TEXT SECTION:
“Do not follow the ideas of others, but learn to listen to the voice within yourself. Your body and mind will become clear and you will realize the unity of all things.” ~ Dogen.
My father-in-law was a simple man who lived his life by strong principles. A farmer, he rose before the sun and labored beneath it all day, tending to his fields, his animals, and his kids, before falling into bed and in the morning starting all over again. His wife died young, in childbirth, and he never remarried, declaring he didn’t want anyone to move in and abuse his children. Towards the end of his life he declared he wanted his family to organize a ‘get-together’ (pronounced get-to-gyada in his uneducated patois). And the only family he wanted to attend were those who wanted to be there. He wanted no long faces, no people pulled by duty to be there, just those who genuinely loved him.
It is not easy to be raised by a man who neither takes nor makes excuses. When their mother died, the children ranged in age from fifteen to three. My husband, the only surviving son, would console himself in later years that if one parent had to die, perhaps it was better that it was his mother, since a woman on her own would have had a hard time to sustain the family. And surely she would have had to remarry, with who knows what effect on the kids. It was much later that I shared that thought with one of his sisters who had in fact wished it was the other way around, for how hard is it for a girl to be raised without her mother’s love, support, and wisdom?

STUDY MATERIAL:
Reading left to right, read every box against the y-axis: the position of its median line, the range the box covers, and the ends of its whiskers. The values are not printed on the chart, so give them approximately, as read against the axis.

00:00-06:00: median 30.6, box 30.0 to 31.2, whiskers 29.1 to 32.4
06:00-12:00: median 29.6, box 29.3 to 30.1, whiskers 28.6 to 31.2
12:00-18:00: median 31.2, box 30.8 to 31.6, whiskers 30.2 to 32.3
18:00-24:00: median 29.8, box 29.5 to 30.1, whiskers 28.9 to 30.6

==

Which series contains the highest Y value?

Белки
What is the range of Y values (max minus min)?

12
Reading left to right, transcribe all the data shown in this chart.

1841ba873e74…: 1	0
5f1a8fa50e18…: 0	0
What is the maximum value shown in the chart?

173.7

TASKS FOR THIS EXERCISE:
[a] In the essay above about the farmer father-in-law, translate this sentence into Spanish: "It is not easy to be raised by a man who neither takes nor makes excuses."
[b] Answer these questions using the essay above about the farmer father-in-law:
(i) How did his wife die?
(ii) What were the ages of the children when their mother died?
(iii) What did he ask his family to organize toward the end of his life?

RESPONSES BY TASK:
[a] No es fácil ser criado por un hombre que ni acepta ni pone excusas.

[b]
(i) She died young, in childbirth.
(ii) They ranged in age from fifteen to three.
(iii) A "get-together."